Instructions for the task: The number of lines holding "shared" is all you should give; count them in the records below.

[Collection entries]
..............................
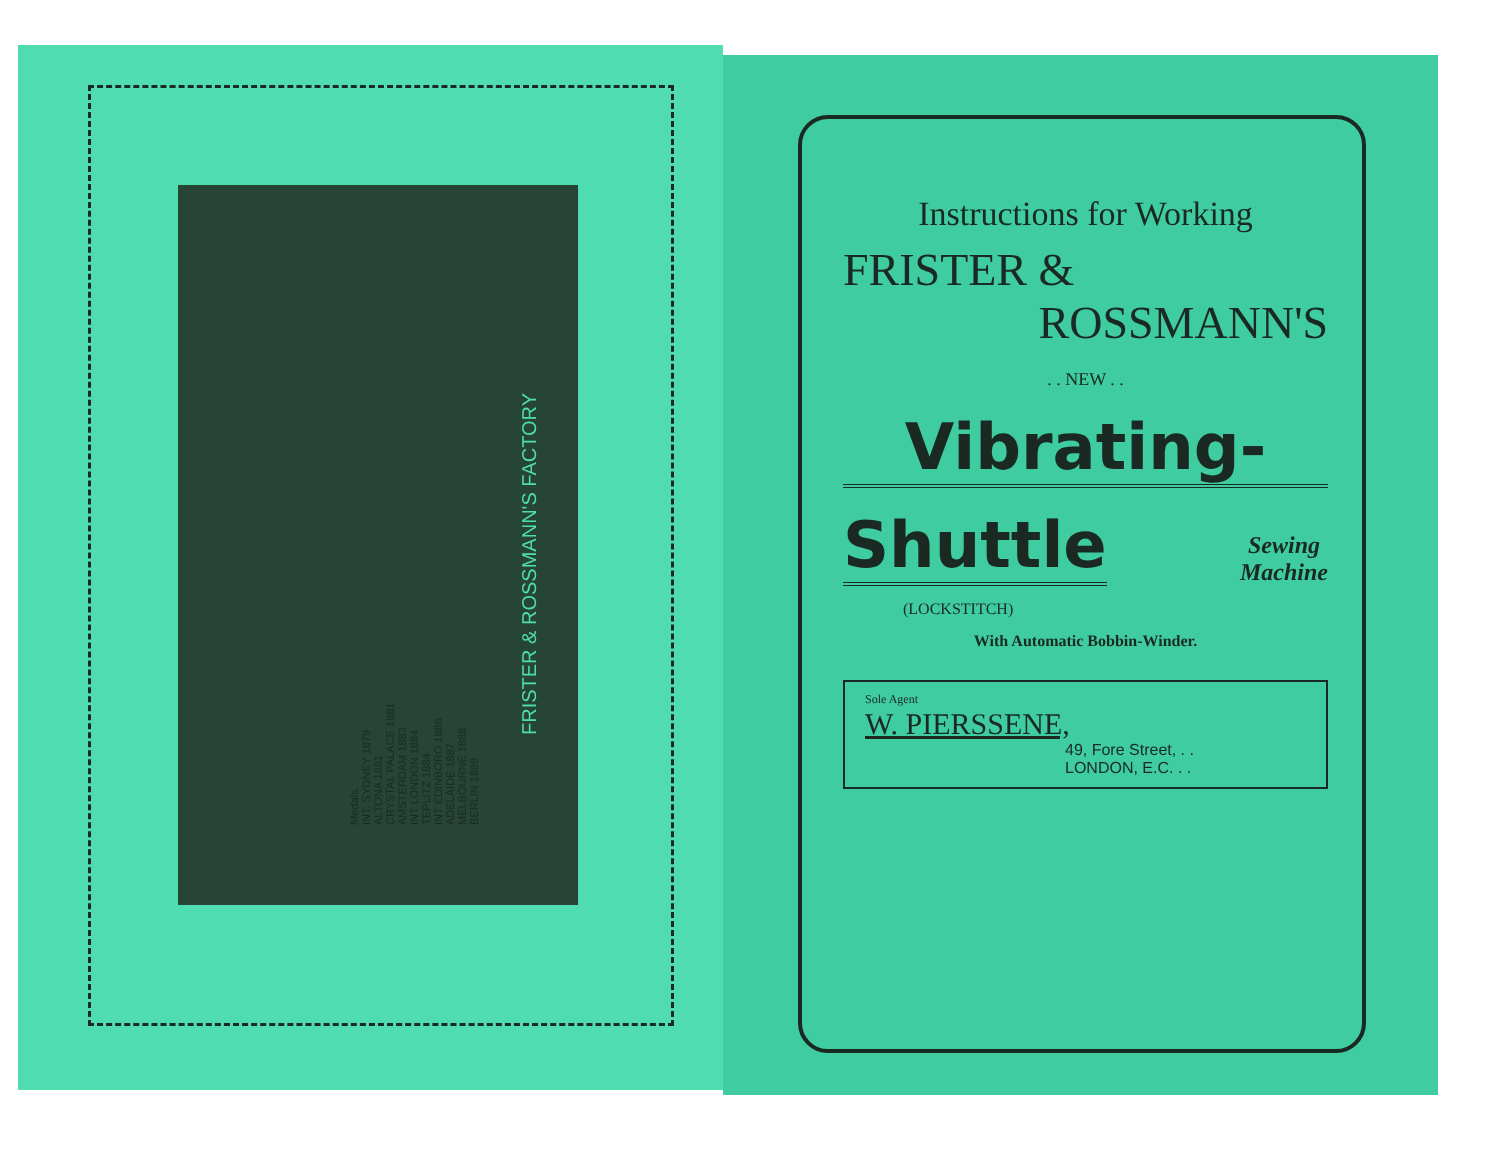FRISTER & ROSSMANN'S FACTORY
Medals.
INT. SYDNEY 1879
ALTONA 1881
CRYSTAL PALACE 1881
AMSTERDAM 1883
INT LONDON 1884
TEPLITZ 1884
INT EDINBORO 1886
ADELAIDE 1887
MELBOURNE 1888
BERLIN 1889
Instructions for Working
FRISTER &
ROSSMANN'S
. . NEW . .
Vibrating-
Shuttle
Sewing
Machine
(LOCKSTITCH)
With Automatic Bobbin-Winder.
Sole Agent
W. PIERSSENE,
49, Fore Street, . .
LONDON, E.C. . .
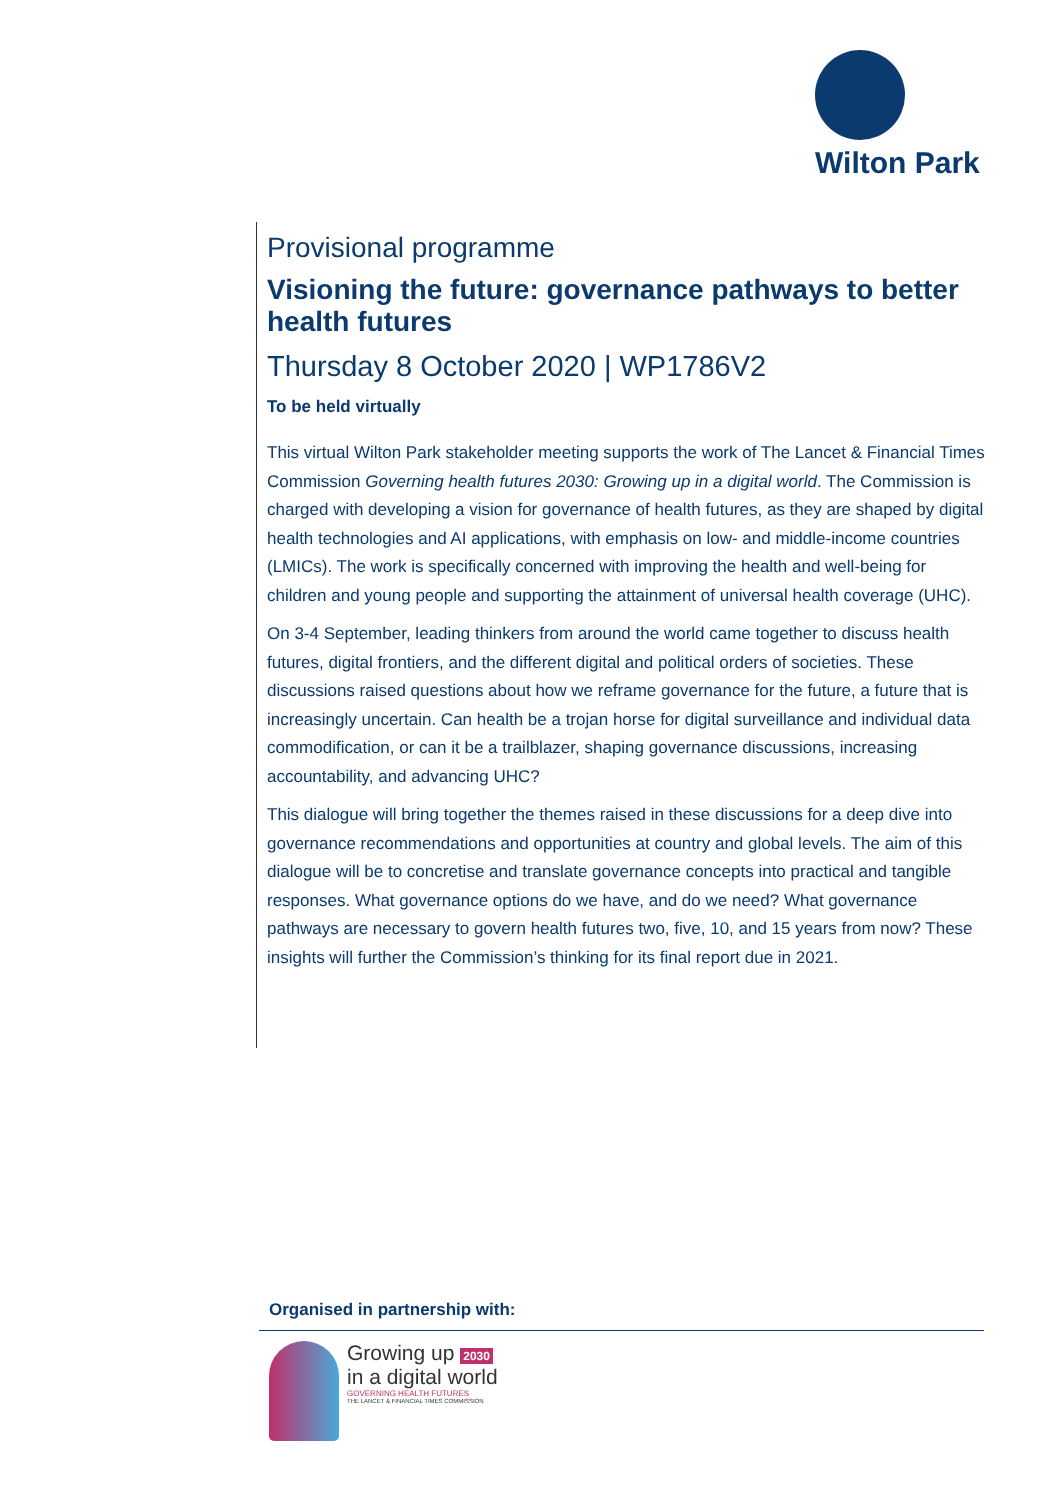Wilton Park
Provisional programme
Visioning the future: governance pathways to better health futures
Thursday 8 October 2020 | WP1786V2
To be held virtually
This virtual Wilton Park stakeholder meeting supports the work of The Lancet & Financial Times Commission Governing health futures 2030: Growing up in a digital world. The Commission is charged with developing a vision for governance of health futures, as they are shaped by digital health technologies and AI applications, with emphasis on low- and middle-income countries (LMICs). The work is specifically concerned with improving the health and well-being for children and young people and supporting the attainment of universal health coverage (UHC).
On 3-4 September, leading thinkers from around the world came together to discuss health futures, digital frontiers, and the different digital and political orders of societies. These discussions raised questions about how we reframe governance for the future, a future that is increasingly uncertain. Can health be a trojan horse for digital surveillance and individual data commodification, or can it be a trailblazer, shaping governance discussions, increasing accountability, and advancing UHC?
This dialogue will bring together the themes raised in these discussions for a deep dive into governance recommendations and opportunities at country and global levels. The aim of this dialogue will be to concretise and translate governance concepts into practical and tangible responses. What governance options do we have, and do we need? What governance pathways are necessary to govern health futures two, five, 10, and 15 years from now? These insights will further the Commission’s thinking for its final report due in 2021.
Organised in partnership with:
Growing up 2030
in a digital world
GOVERNING HEALTH FUTURES
THE LANCET & FINANCIAL TIMES COMMISSION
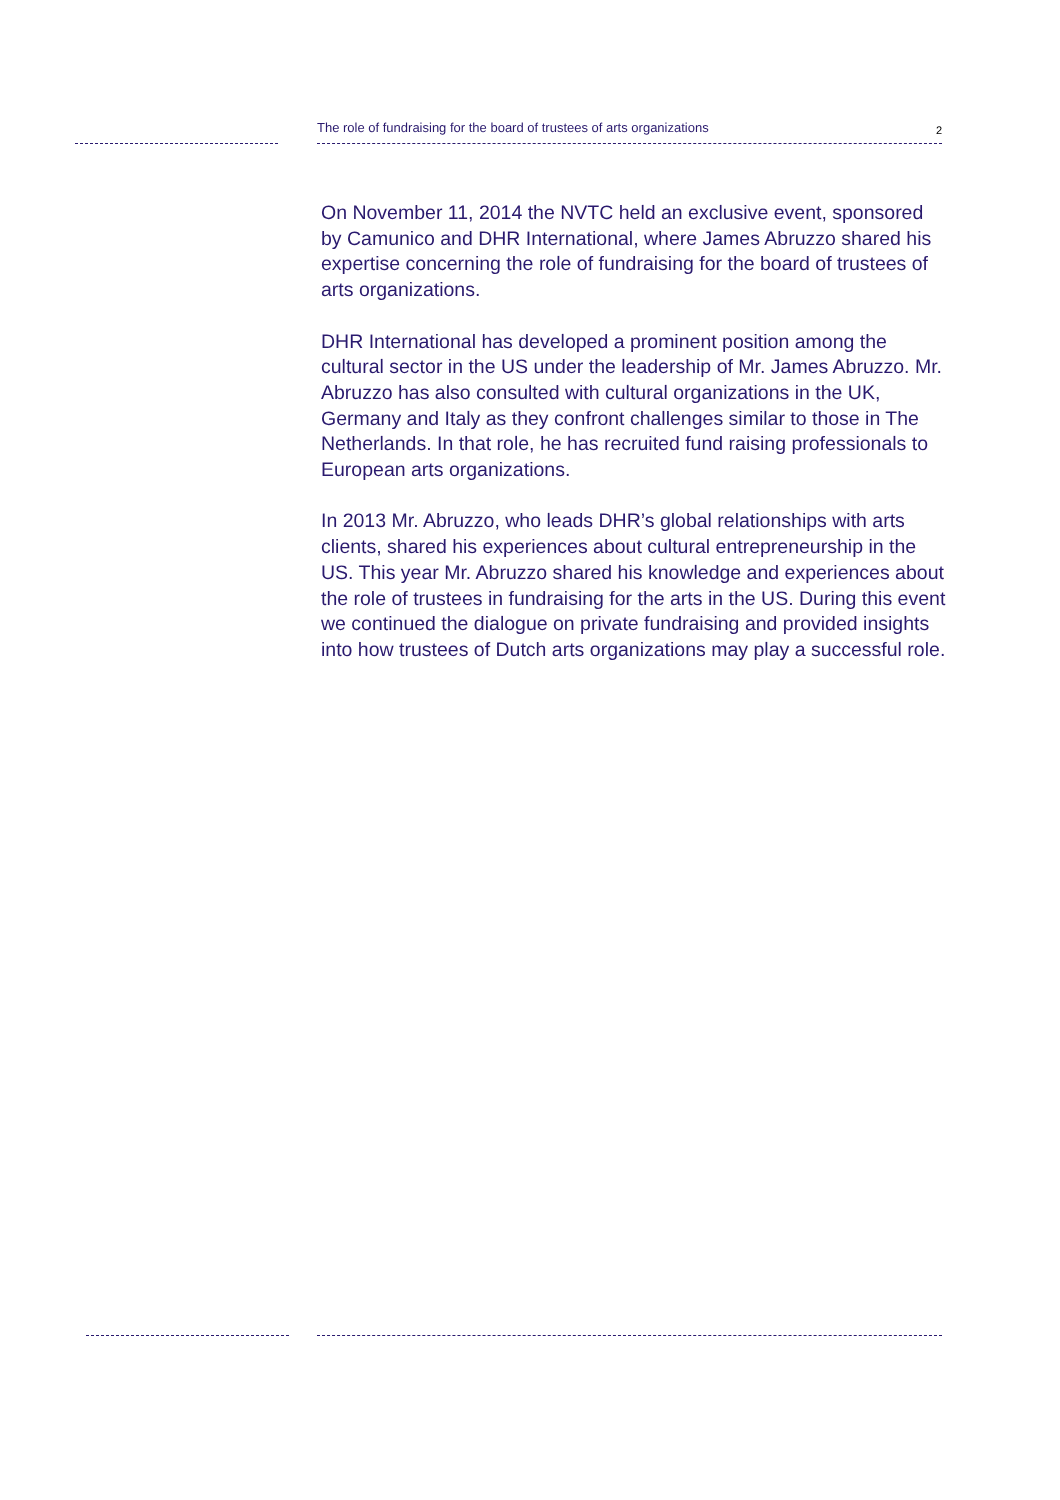The role of fundraising for the board of trustees of arts organizations 2
On November 11, 2014 the NVTC held an exclusive event, sponsored by Camunico and DHR International, where James Abruzzo shared his expertise concerning the role of fundraising for the board of trustees of arts organizations.
DHR International has developed a prominent position among the cultural sector in the US under the leadership of Mr. James Abruzzo. Mr. Abruzzo has also consulted with cultural organizations in the UK, Germany and Italy as they confront challenges similar to those in The Netherlands. In that role, he has recruited fund raising professionals to European arts organizations.
In 2013 Mr. Abruzzo, who leads DHR’s global relationships with arts clients, shared his experiences about cultural entrepreneurship in the US. This year Mr. Abruzzo shared his knowledge and experiences about the role of trustees in fundraising for the arts in the US. During this event we continued the dialogue on private fundraising and provided insights into how trustees of Dutch arts organizations may play a successful role.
..............................
Reply: 2